What is needed is an exact copy of the records below, with the pictures left out.
[[ Data records open ]]
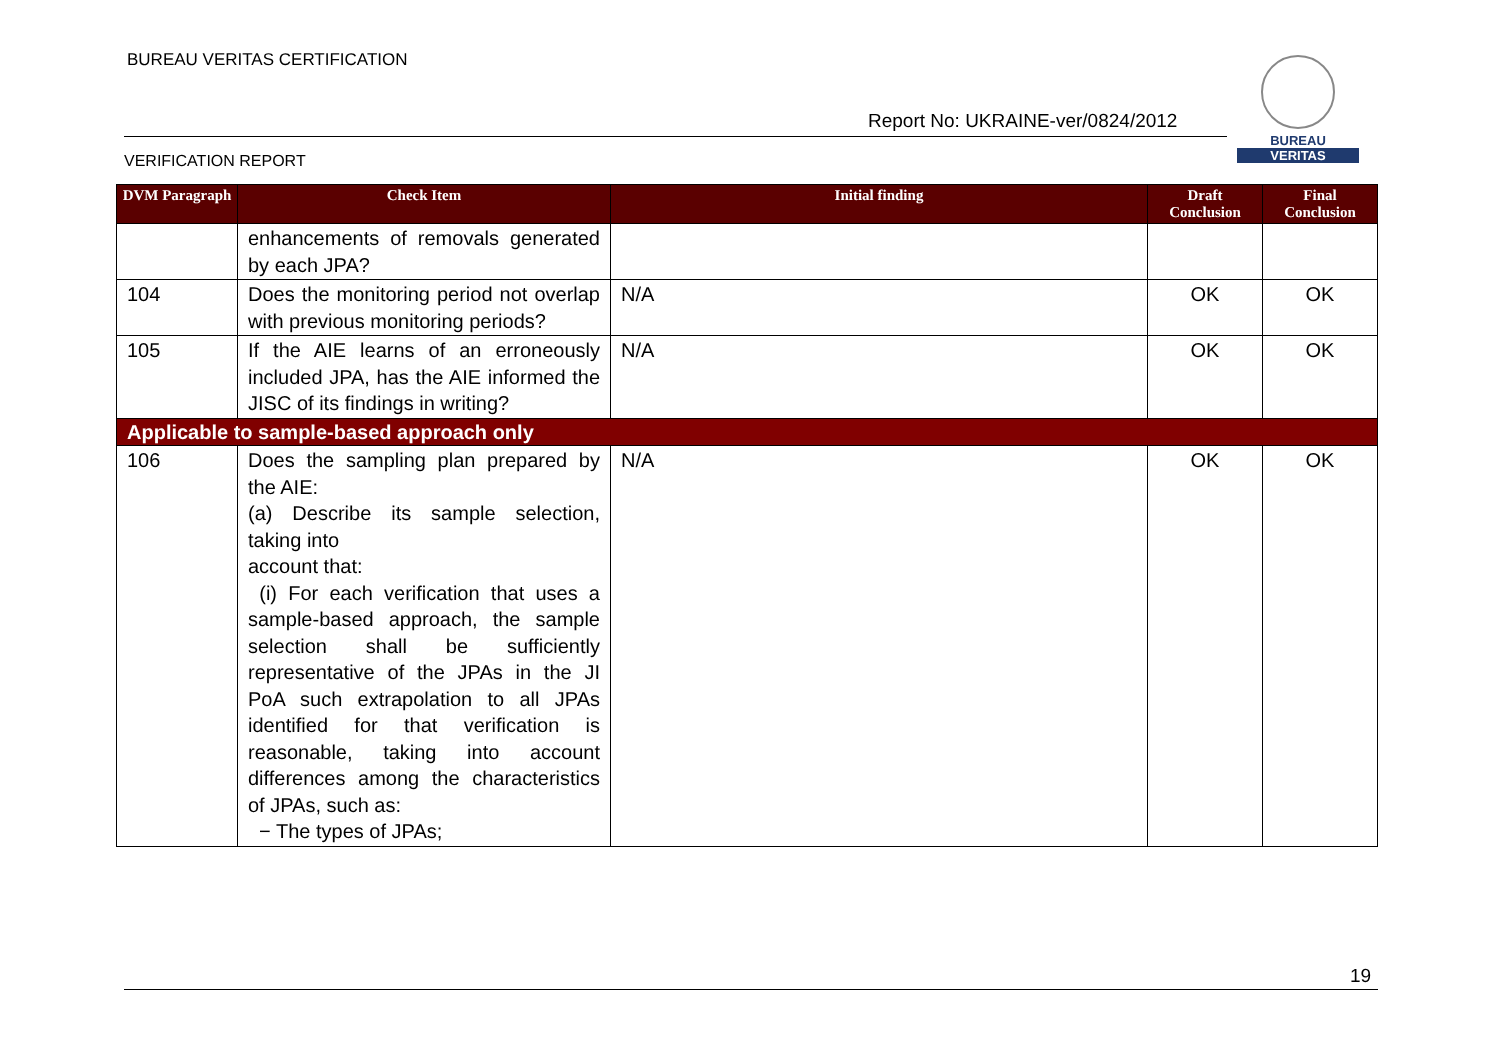BUREAU VERITAS CERTIFICATION
Report No: UKRAINE-ver/0824/2012
VERIFICATION REPORT
BUREAU
VERITAS
| DVM Paragraph | Check Item | Initial finding | Draft Conclusion | Final Conclusion |
| --- | --- | --- | --- | --- |
| | enhancements of removals generated by each JPA? | | | |
| 104 | Does the monitoring period not overlap with previous monitoring periods? | N/A | OK | OK |
| 105 | If the AIE learns of an erroneously included JPA, has the AIE informed the JISC of its findings in writing? | N/A | OK | OK |
| Applicable to sample-based approach only | | | | |
| 106 | Does the sampling plan prepared by the AIE: (a) Describe its sample selection, taking into account that: (i) For each verification that uses a sample-based approach, the sample selection shall be sufficiently representative of the JPAs in the JI PoA such extrapolation to all JPAs identified for that verification is reasonable, taking into account differences among the characteristics of JPAs, such as: − The types of JPAs; | N/A | OK | OK |
19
[[ Data records closed ]]
◆ Exercise answer:
BUREAU VERITAS CERTIFICATION
Report No: UKRAINE-ver/0824/2012
VERIFICATION REPORT
BUREAU
VERITAS
| DVM Paragraph | Check Item | Initial finding | Draft Conclusion | Final Conclusion |
| --- | --- | --- | --- | --- |
| | enhancements of removals generated by each JPA? | | | |
| 104 | Does the monitoring period not overlap with previous monitoring periods? | N/A | OK | OK |
| 105 | If the AIE learns of an erroneously included JPA, has the AIE informed the JISC of its findings in writing? | N/A | OK | OK |
| Applicable to sample-based approach only | | | | |
| 106 | Does the sampling plan prepared by the AIE: (a) Describe its sample selection, taking into account that: (i) For each verification that uses a sample-based approach, the sample selection shall be sufficiently representative of the JPAs in the JI PoA such extrapolation to all JPAs identified for that verification is reasonable, taking into account differences among the characteristics of JPAs, such as: − The types of JPAs; | N/A | OK | OK |
19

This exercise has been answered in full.